One should never select a credit card because of the “perks” or solely on the basis that the company does not charge an annual fee or that it offers an introductory APR. Consumers should meticulously review the entire “offer.” A few preliminary considerations:

1. What is the interest rate? For those who carry a balance, the APR (annual percentage rate) is certainly a pertinent consideration. The APR varies depending on the card in question as well as the type of card. There can also be more than one type of APR on a credit card. The APR charged for a cash advance may differ from the APR assessed on a purchase or balance transfer. The introductory APR is exactly as stated; “introductory.” It will change after the “introductory period” has expired. The APR can be fixed or variable and consumers need to make a careful note of the distinctions.

2. Is there an annual fee?

3. What is your credit limit?

4. How long is the grace period? If you carry a month to month balance, then the grace period will not be applicable unless you pay the full amount by the due date. If you carry a balance, interest will be charged immediately on new purchases and there will also be an interest charge on the earlier unpaid balance. Generally, credit card companies give a grace period of 20-25 days. However, it should be noted that grace periods are shrinking. Unfortunately, unless consumers study the fine print on the back of their monthly account statement, they will not even be aware of any reduction in the grace period. It is cost-effective in the long-term to avoid making minimum payments on your credit card bill. Making only the minimum payment on your credit bill only encourages more spending. Paying the balance in full every month is advantageous for not only maintaining your credit score but avoiding unnecessary credit card fees. Review the cardholder agreement. Even if the grace period is between 20-25 days, it may actually be shorter because the bill might be in the mail for up to 4 days and by the time you receive it, you will have fewer days in which to send the payment.

5. Fees and more fees. Credit card companies are known for tacking on all sorts of fees. Just a few of the fees consumers should be aware of include: annual fee, balance transfer fee, cash advance fee (individuals should strenuously try to avoid taking a cash advance), closed account fee, credit card limit increase fee, finance charge (know how the credit card company calculates the finance charge), late payment fee, over-the-limit fee, return check fee and a whole range of miscellaneous fees.

6. What perks or benefits can you enjoy as a cardholder?
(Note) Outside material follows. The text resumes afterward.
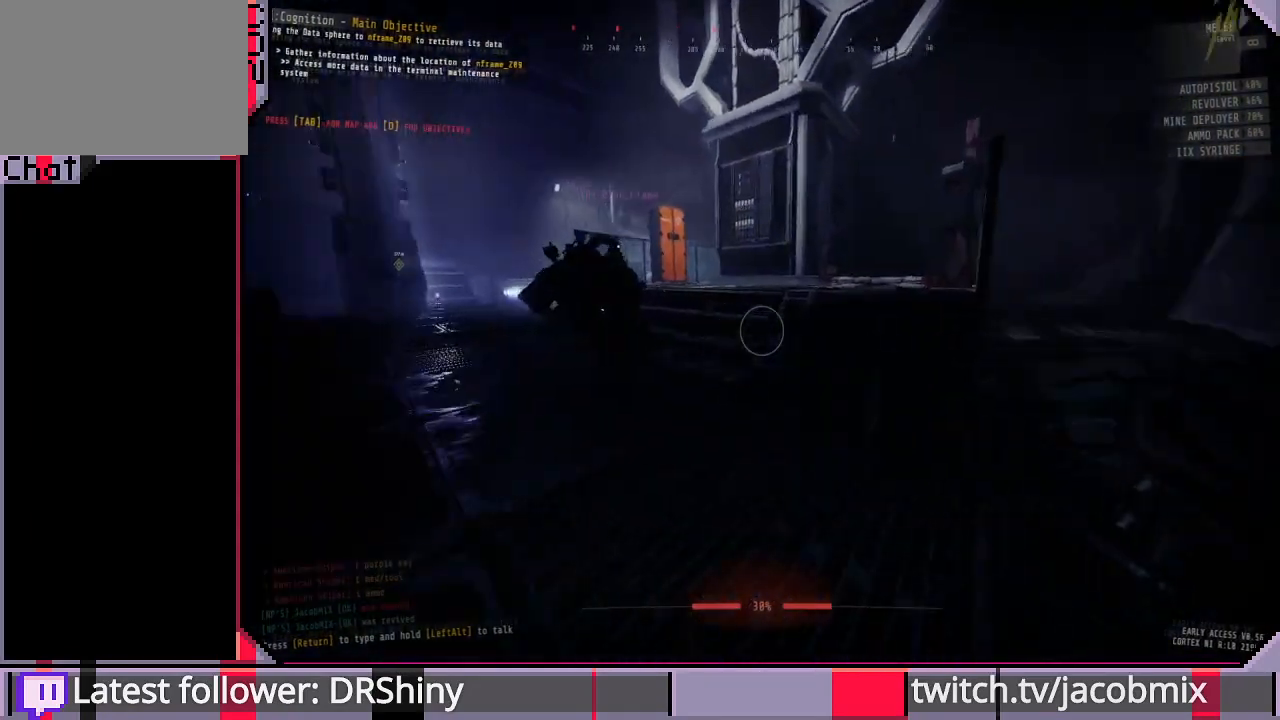
{"keys": ["d", "w"], "mouse": [], "events": [[467, "d", "down"]]}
Credit card companies offer a variety of incentives such as cash back on purchases or the accumulation of frequent flyer miles. Some credit card deals can help you save money while others can simply drain your monetary resources. The perks need to be compared and analyzed in terms of your usage, spending habits and needs. The rewards program may encourage you to spend even more money than you otherwise would. The “rewards” should be carefully examined in terms of the overall fee structure of the credit card agreement.

Consumer Awareness:

It is prudent to obtain a copy of your credit report annually and evaluate it for any possible errors. Resolve credit card disputes promptly and in writing. Retain copies of all correspondence. Know your rights as a credit cardholder and also be aware of your limitations. Consumers should strive to stay informed of changes in credit card laws and become knowledgeable about credit card fraud. Read the fine print on the back of your account statement monthly. Review the cardholder agreement for any changes in terms and conditions.


For informational purposes and not intended as advice.